(Dataset entries)
★ ★ ★ ★

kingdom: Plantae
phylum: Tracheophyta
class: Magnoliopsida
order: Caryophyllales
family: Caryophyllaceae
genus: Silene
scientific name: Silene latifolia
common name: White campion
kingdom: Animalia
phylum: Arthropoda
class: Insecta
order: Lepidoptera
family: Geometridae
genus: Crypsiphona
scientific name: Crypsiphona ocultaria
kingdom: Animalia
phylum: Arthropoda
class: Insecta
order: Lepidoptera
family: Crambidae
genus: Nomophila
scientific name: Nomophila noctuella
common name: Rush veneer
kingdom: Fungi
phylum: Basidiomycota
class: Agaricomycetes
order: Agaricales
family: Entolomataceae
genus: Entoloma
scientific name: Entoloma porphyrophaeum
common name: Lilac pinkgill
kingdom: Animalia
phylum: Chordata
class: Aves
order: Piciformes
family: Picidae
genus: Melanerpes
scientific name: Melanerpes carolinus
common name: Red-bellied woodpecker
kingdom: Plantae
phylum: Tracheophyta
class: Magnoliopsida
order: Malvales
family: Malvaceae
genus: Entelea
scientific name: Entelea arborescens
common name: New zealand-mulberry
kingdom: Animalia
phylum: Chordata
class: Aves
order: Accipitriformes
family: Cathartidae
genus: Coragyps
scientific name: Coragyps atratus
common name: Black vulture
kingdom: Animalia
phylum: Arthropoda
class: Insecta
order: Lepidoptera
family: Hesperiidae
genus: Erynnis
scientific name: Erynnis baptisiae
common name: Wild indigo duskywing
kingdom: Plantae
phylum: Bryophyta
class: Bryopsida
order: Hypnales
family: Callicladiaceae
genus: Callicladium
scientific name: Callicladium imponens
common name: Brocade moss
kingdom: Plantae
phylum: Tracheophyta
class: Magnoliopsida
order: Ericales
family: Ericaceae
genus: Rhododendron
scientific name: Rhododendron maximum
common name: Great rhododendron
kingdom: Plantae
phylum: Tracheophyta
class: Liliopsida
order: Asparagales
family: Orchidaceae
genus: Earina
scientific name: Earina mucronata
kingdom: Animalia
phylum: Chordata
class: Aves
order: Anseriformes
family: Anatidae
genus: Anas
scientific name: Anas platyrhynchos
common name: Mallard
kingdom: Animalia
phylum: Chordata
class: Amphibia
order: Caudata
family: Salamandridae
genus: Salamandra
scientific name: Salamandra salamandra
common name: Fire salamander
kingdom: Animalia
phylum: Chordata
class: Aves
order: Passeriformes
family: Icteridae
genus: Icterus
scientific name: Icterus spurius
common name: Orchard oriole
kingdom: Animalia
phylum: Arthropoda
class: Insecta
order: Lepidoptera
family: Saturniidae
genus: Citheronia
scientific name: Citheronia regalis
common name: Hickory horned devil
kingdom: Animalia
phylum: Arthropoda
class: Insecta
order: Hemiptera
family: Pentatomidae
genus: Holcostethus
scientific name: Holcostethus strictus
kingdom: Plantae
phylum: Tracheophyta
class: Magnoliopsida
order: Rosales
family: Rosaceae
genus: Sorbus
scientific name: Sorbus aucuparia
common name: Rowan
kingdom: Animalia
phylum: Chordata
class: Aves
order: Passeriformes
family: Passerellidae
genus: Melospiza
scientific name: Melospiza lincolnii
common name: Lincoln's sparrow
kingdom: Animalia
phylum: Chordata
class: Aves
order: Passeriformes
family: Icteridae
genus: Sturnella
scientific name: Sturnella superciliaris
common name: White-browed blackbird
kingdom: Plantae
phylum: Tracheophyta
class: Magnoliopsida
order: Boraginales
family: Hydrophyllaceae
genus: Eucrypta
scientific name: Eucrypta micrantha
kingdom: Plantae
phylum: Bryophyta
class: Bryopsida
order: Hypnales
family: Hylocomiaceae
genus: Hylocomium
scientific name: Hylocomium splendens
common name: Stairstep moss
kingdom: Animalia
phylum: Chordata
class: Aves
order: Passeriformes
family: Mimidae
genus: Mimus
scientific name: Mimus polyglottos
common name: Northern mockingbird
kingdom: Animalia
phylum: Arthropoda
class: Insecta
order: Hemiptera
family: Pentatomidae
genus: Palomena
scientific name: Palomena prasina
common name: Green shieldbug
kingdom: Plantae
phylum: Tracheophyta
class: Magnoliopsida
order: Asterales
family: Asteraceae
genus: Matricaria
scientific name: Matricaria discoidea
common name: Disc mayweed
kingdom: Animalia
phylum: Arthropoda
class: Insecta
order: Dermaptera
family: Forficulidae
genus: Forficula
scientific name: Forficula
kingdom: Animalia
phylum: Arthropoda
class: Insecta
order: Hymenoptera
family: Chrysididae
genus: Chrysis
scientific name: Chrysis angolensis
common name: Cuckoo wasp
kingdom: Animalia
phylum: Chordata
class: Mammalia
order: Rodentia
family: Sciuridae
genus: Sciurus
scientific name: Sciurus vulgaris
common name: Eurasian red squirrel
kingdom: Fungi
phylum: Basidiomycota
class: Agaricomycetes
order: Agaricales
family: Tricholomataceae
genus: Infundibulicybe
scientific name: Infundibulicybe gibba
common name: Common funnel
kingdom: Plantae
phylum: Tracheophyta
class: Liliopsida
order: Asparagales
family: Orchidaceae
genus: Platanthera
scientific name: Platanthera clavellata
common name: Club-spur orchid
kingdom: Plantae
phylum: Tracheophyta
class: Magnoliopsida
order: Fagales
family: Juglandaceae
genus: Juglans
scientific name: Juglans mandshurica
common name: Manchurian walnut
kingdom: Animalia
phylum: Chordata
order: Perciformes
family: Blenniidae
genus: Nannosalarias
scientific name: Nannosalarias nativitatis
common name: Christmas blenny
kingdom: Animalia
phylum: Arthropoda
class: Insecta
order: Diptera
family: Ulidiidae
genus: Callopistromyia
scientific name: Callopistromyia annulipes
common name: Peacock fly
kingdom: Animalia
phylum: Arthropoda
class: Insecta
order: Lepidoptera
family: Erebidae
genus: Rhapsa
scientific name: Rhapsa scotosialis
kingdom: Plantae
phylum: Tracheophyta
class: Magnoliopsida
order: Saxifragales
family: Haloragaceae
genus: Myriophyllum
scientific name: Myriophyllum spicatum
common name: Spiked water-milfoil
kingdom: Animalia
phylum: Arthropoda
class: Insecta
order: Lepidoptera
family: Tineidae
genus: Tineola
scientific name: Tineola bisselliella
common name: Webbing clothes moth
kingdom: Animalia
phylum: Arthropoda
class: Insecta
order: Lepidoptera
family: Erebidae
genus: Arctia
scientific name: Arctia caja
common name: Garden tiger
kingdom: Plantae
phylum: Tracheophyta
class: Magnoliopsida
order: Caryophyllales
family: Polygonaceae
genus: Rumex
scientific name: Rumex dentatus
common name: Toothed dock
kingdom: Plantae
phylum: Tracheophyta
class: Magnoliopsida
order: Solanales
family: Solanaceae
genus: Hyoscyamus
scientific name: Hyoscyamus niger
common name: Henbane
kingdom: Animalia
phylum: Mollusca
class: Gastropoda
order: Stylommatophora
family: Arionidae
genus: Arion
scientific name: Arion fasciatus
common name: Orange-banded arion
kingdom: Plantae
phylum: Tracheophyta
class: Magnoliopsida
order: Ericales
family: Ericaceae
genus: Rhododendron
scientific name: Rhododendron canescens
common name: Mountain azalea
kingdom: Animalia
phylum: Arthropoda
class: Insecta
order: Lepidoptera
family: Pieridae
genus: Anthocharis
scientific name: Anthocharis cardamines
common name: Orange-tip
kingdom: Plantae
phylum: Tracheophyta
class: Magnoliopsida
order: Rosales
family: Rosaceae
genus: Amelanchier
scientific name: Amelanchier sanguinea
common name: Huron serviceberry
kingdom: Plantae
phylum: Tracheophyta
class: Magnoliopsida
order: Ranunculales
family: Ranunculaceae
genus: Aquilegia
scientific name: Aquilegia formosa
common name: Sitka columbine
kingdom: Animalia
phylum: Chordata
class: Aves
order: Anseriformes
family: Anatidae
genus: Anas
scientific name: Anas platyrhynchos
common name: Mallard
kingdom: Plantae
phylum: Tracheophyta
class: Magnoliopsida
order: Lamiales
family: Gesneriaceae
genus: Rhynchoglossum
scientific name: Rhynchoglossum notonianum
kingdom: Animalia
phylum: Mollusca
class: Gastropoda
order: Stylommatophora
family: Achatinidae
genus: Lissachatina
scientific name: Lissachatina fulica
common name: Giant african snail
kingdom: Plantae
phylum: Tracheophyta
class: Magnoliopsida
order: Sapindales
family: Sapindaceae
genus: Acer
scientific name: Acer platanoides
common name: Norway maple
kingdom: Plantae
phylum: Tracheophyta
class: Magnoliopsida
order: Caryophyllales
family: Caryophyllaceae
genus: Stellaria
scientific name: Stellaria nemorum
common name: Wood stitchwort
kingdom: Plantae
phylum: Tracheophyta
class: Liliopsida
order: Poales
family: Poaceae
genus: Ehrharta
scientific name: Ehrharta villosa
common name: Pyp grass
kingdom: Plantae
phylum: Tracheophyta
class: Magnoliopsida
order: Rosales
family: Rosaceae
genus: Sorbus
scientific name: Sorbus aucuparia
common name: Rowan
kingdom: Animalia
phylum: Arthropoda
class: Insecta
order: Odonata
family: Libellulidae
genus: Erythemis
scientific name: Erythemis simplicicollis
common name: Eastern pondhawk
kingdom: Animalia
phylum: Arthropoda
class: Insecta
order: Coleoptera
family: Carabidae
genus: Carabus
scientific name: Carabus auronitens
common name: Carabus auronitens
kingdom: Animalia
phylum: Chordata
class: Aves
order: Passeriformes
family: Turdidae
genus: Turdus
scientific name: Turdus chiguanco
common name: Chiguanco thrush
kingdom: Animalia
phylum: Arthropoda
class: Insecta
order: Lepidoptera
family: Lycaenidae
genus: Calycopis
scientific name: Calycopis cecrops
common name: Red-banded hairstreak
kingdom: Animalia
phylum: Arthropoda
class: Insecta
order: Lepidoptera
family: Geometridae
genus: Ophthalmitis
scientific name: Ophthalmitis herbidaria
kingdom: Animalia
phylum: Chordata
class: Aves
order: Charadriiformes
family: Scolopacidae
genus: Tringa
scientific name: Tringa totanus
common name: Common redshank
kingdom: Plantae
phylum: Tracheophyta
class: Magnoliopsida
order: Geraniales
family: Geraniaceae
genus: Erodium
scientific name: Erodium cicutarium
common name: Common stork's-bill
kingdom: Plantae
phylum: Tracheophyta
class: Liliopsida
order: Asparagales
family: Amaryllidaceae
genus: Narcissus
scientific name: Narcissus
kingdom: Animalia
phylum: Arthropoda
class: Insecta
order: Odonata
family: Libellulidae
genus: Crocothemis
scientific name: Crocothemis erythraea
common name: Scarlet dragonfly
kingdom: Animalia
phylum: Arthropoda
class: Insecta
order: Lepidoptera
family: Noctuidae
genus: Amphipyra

★ ★ ★ ★

• Directions: Reproduce the material verbatim, from its first line up to and including the line containing "scientific name: Earina mucronata".

• Task output:
kingdom: Plantae
phylum: Tracheophyta
class: Magnoliopsida
order: Caryophyllales
family: Caryophyllaceae
genus: Silene
scientific name: Silene latifolia
common name: White campion
kingdom: Animalia
phylum: Arthropoda
class: Insecta
order: Lepidoptera
family: Geometridae
genus: Crypsiphona
scientific name: Crypsiphona ocultaria
kingdom: Animalia
phylum: Arthropoda
class: Insecta
order: Lepidoptera
family: Crambidae
genus: Nomophila
scientific name: Nomophila noctuella
common name: Rush veneer
kingdom: Fungi
phylum: Basidiomycota
class: Agaricomycetes
order: Agaricales
family: Entolomataceae
genus: Entoloma
scientific name: Entoloma porphyrophaeum
common name: Lilac pinkgill
kingdom: Animalia
phylum: Chordata
class: Aves
order: Piciformes
family: Picidae
genus: Melanerpes
scientific name: Melanerpes carolinus
common name: Red-bellied woodpecker
kingdom: Plantae
phylum: Tracheophyta
class: Magnoliopsida
order: Malvales
family: Malvaceae
genus: Entelea
scientific name: Entelea arborescens
common name: New zealand-mulberry
kingdom: Animalia
phylum: Chordata
class: Aves
order: Accipitriformes
family: Cathartidae
genus: Coragyps
scientific name: Coragyps atratus
common name: Black vulture
kingdom: Animalia
phylum: Arthropoda
class: Insecta
order: Lepidoptera
family: Hesperiidae
genus: Erynnis
scientific name: Erynnis baptisiae
common name: Wild indigo duskywing
kingdom: Plantae
phylum: Bryophyta
class: Bryopsida
order: Hypnales
family: Callicladiaceae
genus: Callicladium
scientific name: Callicladium imponens
common name: Brocade moss
kingdom: Plantae
phylum: Tracheophyta
class: Magnoliopsida
order: Ericales
family: Ericaceae
genus: Rhododendron
scientific name: Rhododendron maximum
common name: Great rhododendron
kingdom: Plantae
phylum: Tracheophyta
class: Liliopsida
order: Asparagales
family: Orchidaceae
genus: Earina
scientific name: Earina mucronata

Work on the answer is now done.